- Given problem
Resume the account of the USP 2nd HPC Workshop below, starting right after its final sentence.

The next two talks were probably my favorites after Prof. Setubal’s. Prof. Juarez L. F. da Silva talked about nanoclusters and Prof. Ricardo de Camargo gave great examples of using HPC for weather forecasting processing using HPC.

USP 2nd HPC Workshop

Last but not least, Prof. Dr. Leonardo Matheus Marion Jorge, presenting the works of his groups with molecules and, yup, more amazing illustrations. Not sure who was younger, Prof. Leonardo or Dr. Ricardo, but both were amazing.

What I liked about the event

The event atmosphere was great. The auditorium too, as well as the quality of the talks and the coffee break (nham nham). I learned more about what USP has to offer to its students, researchers and collaborators, as well as a bit more about which bioinformatics tools they are using.

Ah! And the event was transmitted to the Internet too, and the organizers took
care to not let people ask questions without using the mic.

- Source data

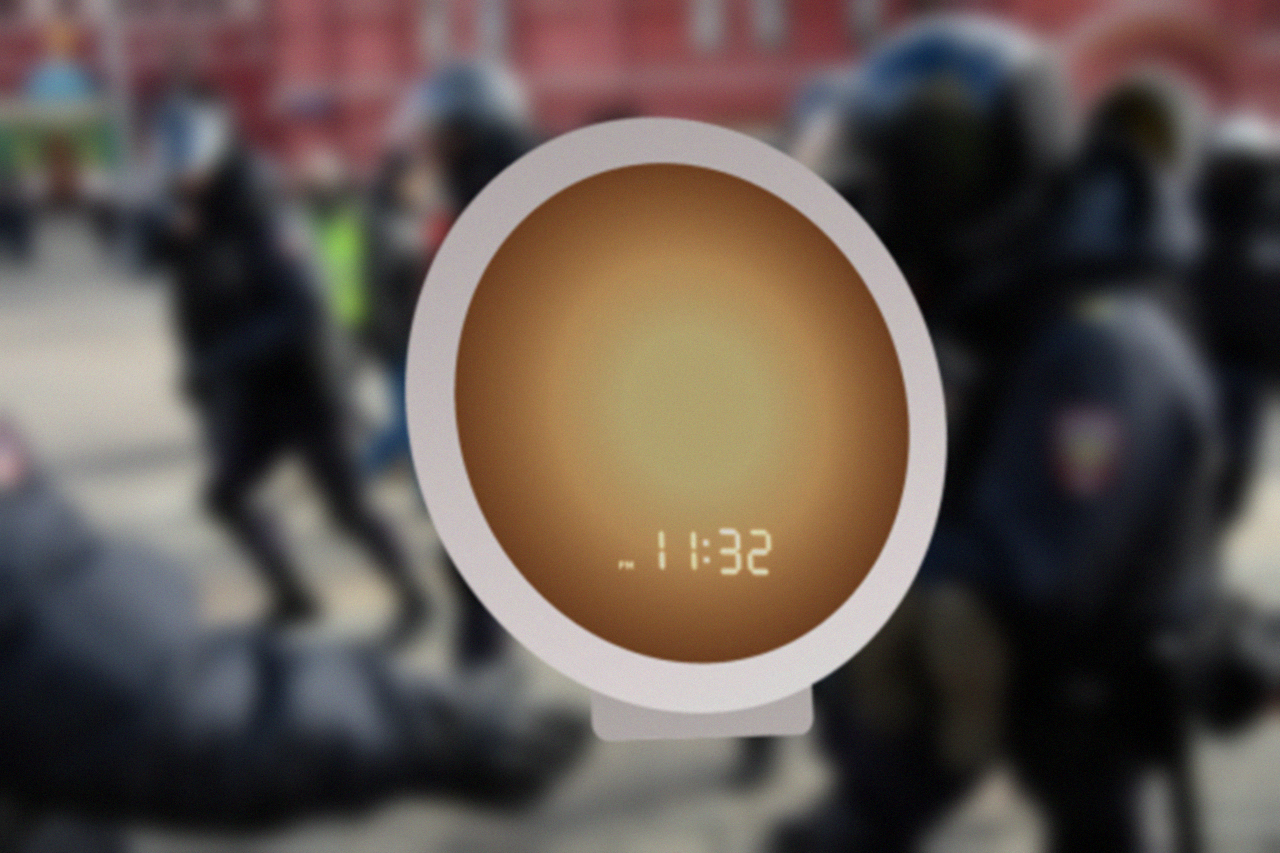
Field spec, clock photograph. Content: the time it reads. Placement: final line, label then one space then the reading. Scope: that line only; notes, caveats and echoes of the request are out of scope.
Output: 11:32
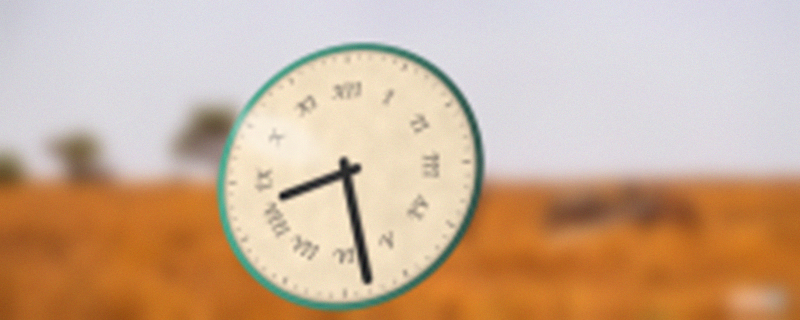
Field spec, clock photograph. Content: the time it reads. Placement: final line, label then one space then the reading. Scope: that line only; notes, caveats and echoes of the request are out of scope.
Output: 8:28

- Task result
What I didn’t like so much about the event

I really enjoyed the event! But one thing bugged me.

Most of the talks that I watched mentioned some Open Source software. The university has a group dedicated to Open Source, but there was no word about sharing data from the HPC servers (monitoring, patches, or enhancements) back with these projects, sending contributions or even donations. Maybe there is some contribution happening, but I couldn’t find anything about it.

I was expecting to leave the event with some GitHub repos to follow, but unfortunately the speakers didn’t provided any link too.